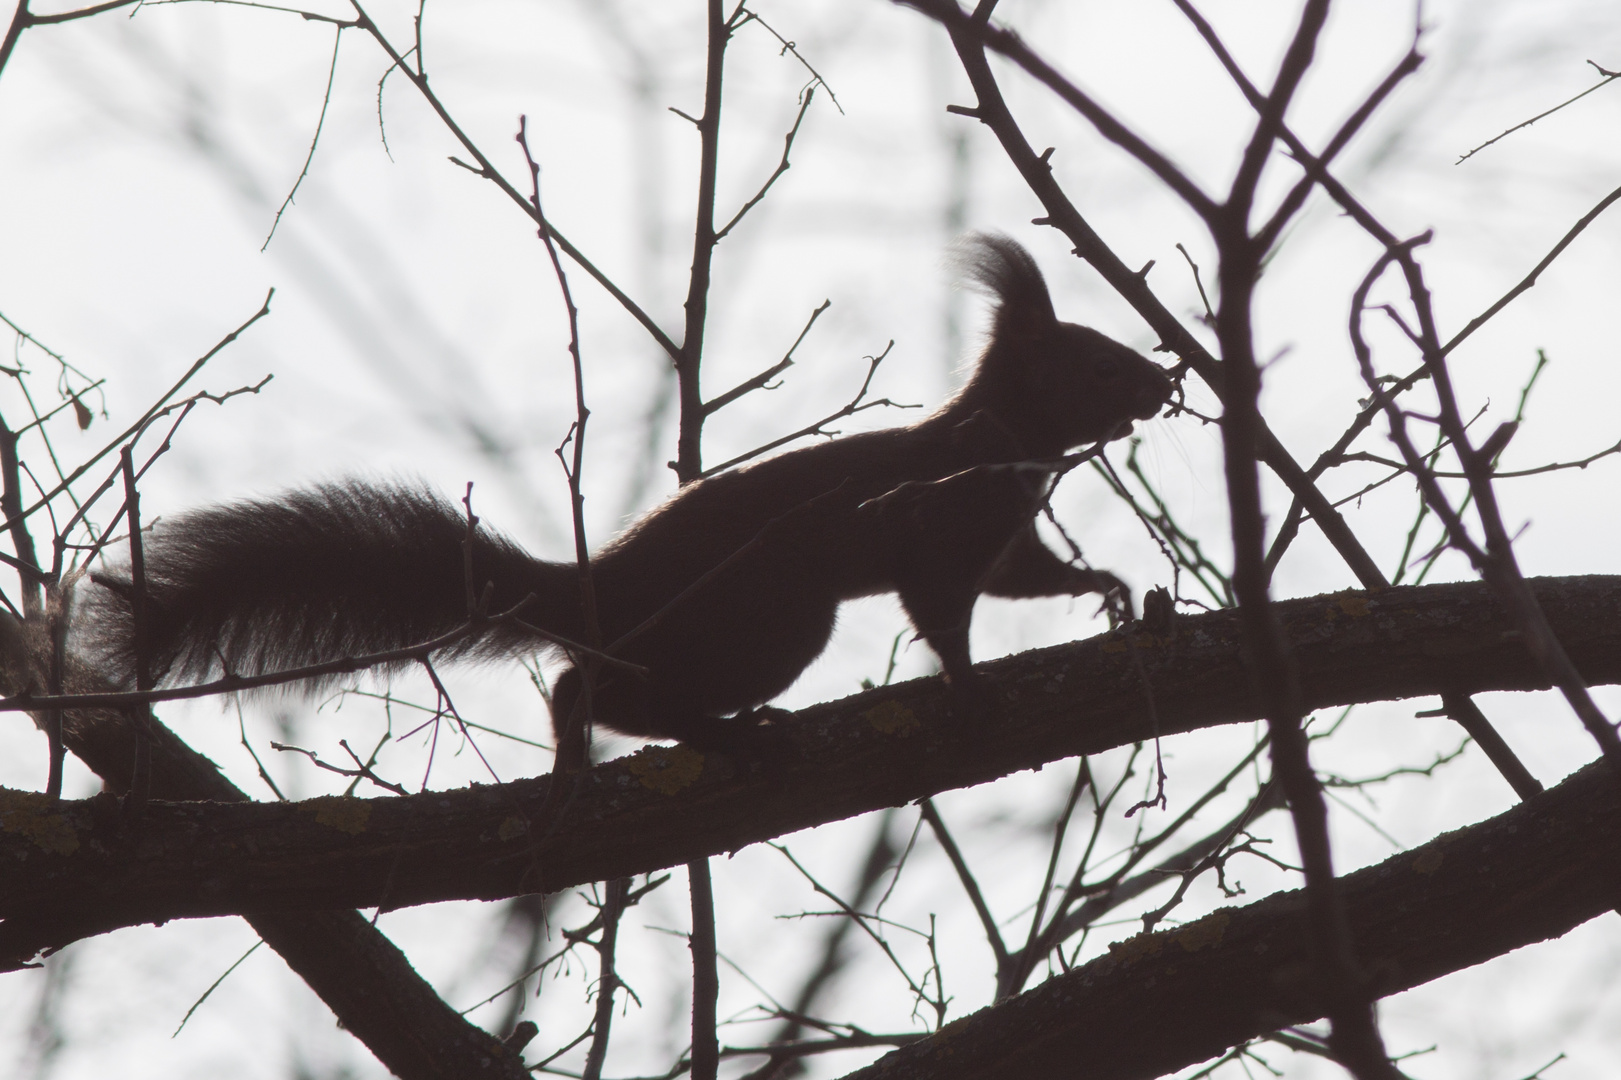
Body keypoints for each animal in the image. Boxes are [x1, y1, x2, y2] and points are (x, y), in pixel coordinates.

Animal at [82, 233, 1173, 755]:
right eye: (1098, 364)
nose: (1162, 383)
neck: (1010, 442)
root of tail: (597, 584)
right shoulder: (936, 518)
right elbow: (942, 610)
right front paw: (969, 683)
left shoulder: (1002, 533)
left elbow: (1025, 578)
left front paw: (1105, 587)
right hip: (769, 620)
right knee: (591, 687)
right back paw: (676, 731)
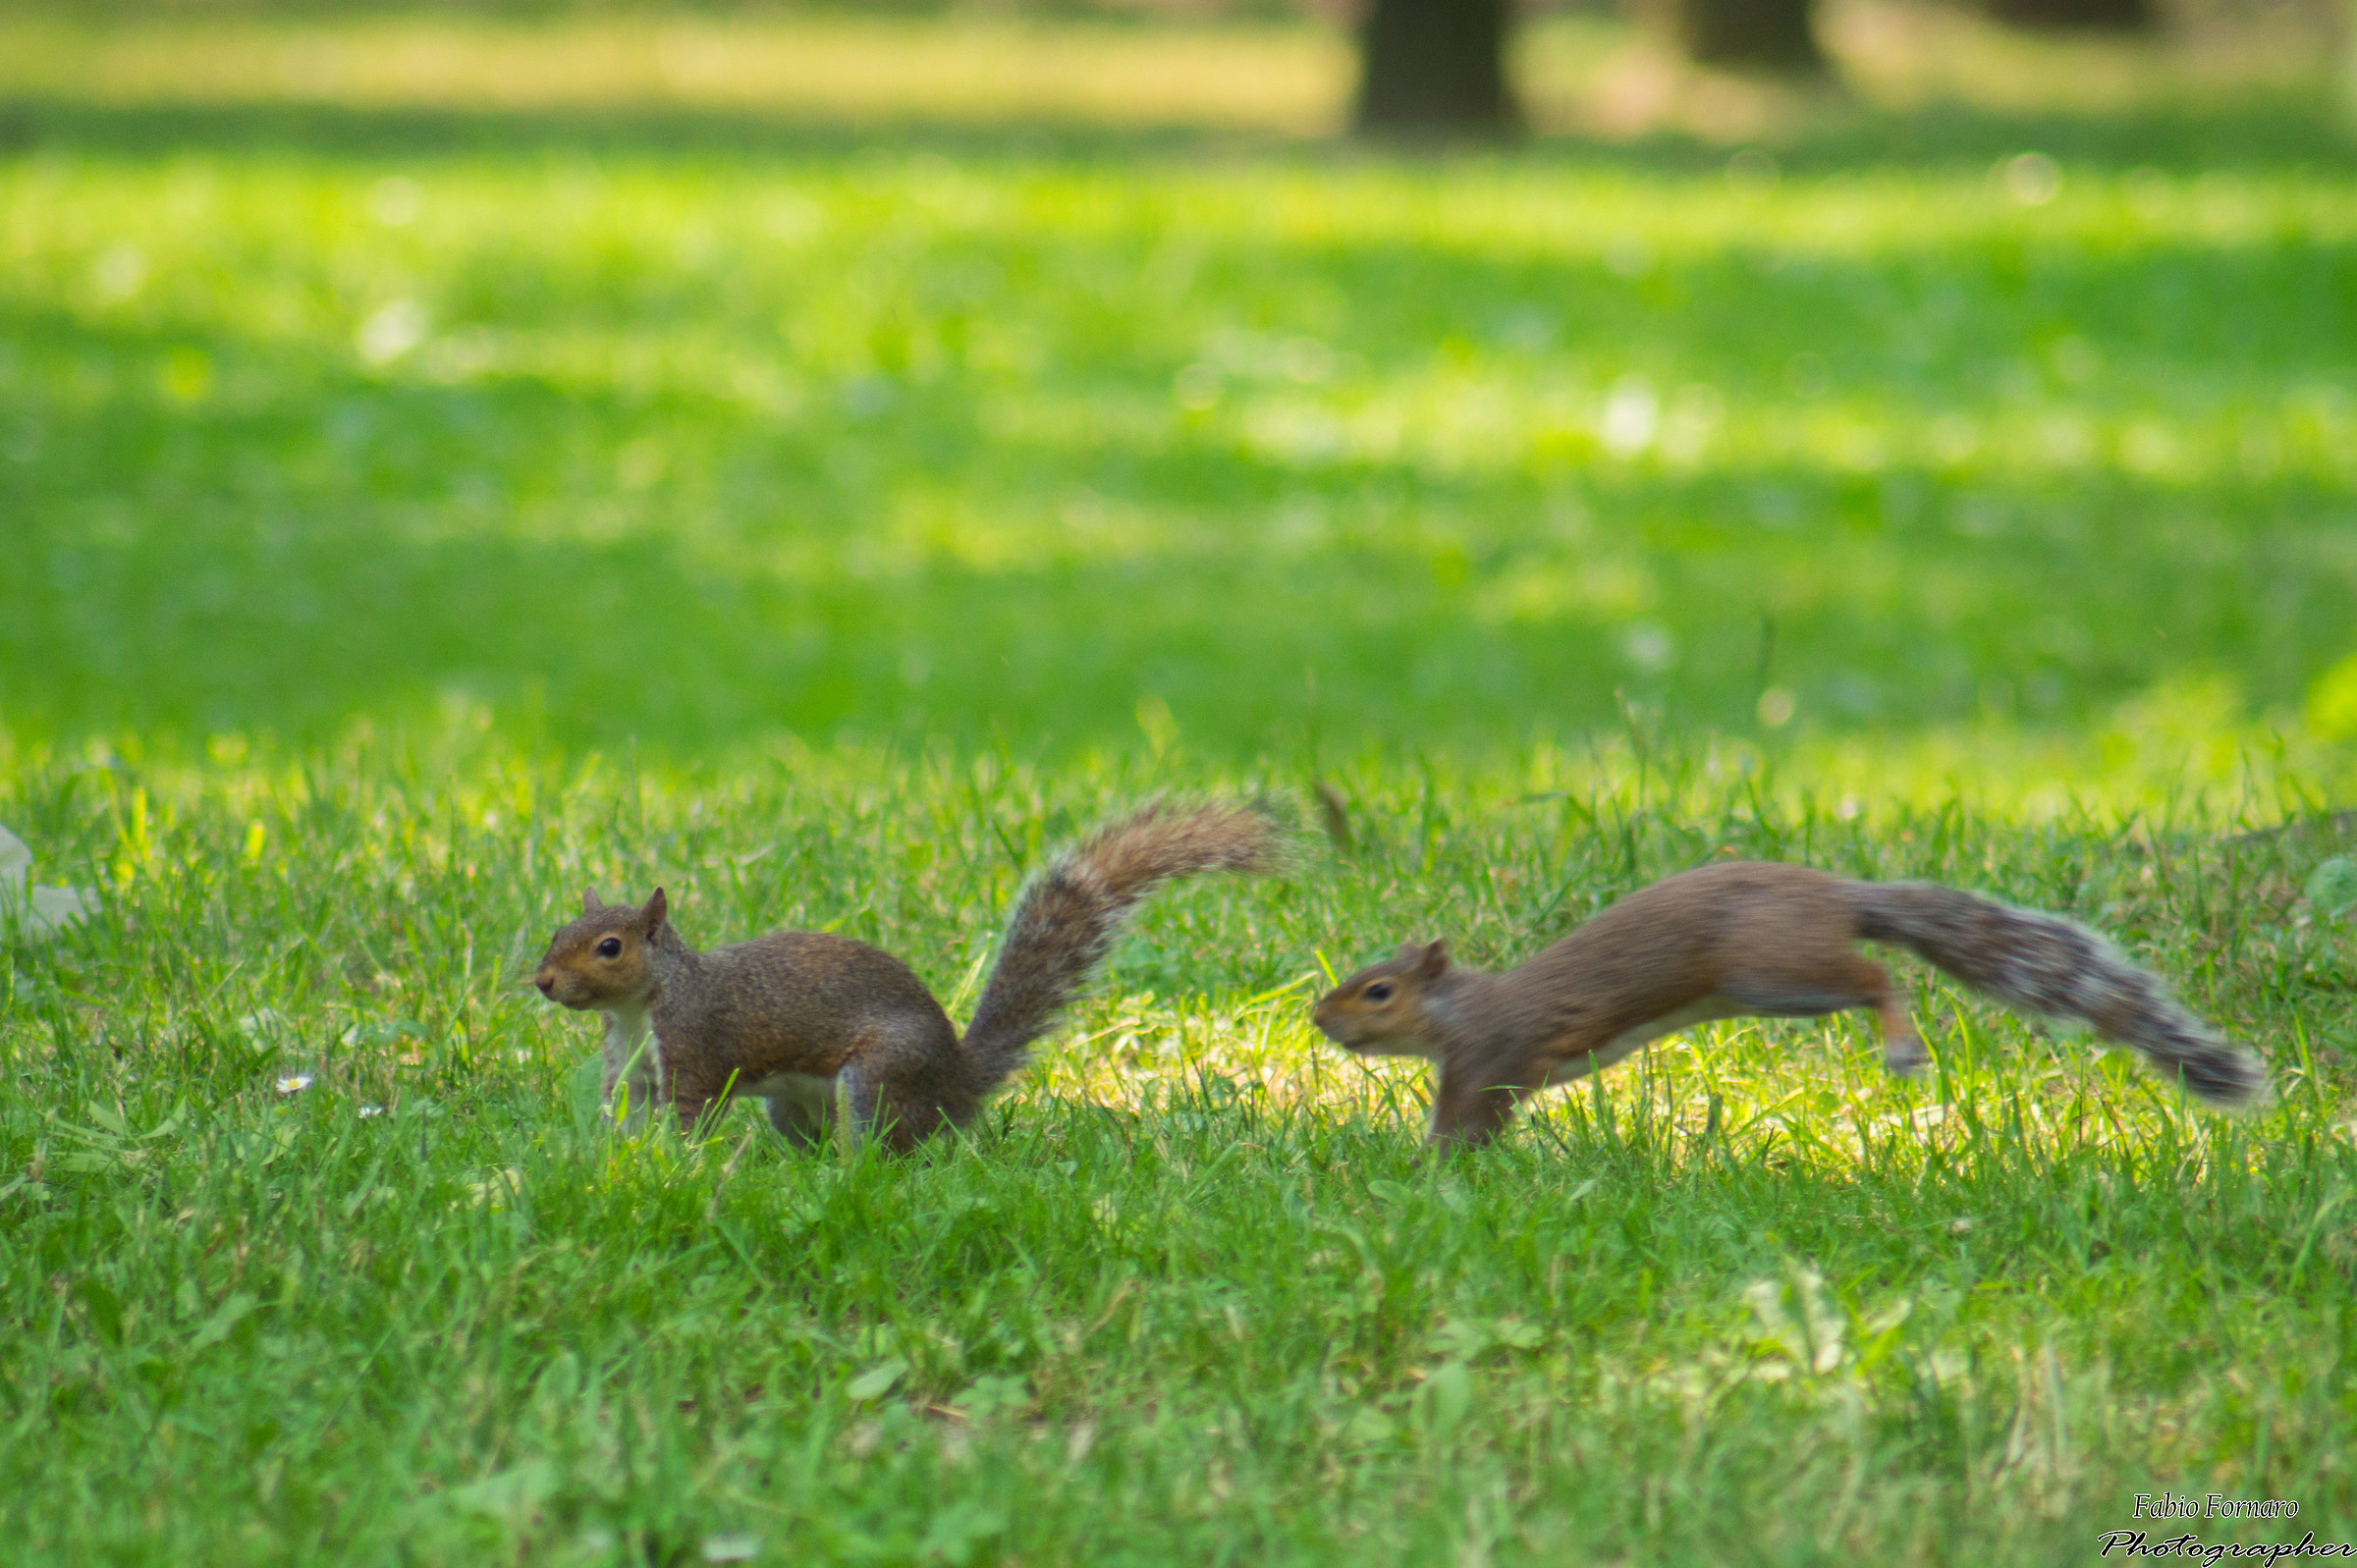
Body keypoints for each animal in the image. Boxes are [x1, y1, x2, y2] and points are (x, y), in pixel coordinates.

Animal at [532, 801, 1283, 1151]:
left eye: (608, 947)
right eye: (555, 934)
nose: (542, 982)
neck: (642, 1005)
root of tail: (957, 1082)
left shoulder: (695, 1051)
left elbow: (690, 1116)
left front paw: (676, 1163)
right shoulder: (630, 1065)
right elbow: (620, 1114)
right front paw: (614, 1161)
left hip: (879, 1076)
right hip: (795, 1105)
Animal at [1311, 859, 2268, 1151]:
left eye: (1378, 990)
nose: (1319, 1019)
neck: (1460, 1010)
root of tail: (1838, 893)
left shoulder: (1488, 1060)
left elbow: (1464, 1126)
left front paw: (1428, 1172)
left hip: (1775, 970)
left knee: (1880, 978)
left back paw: (1902, 1045)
───
WHAT IS NEEDED >> Which lines run from the one containing "left elbow: (1464, 1126)" to the end of the entries above? Quote exactly those, and only those.

YOUR RESPONSE >>
left elbow: (1464, 1126)
left front paw: (1428, 1172)
left hip: (1775, 970)
left knee: (1880, 978)
left back paw: (1902, 1045)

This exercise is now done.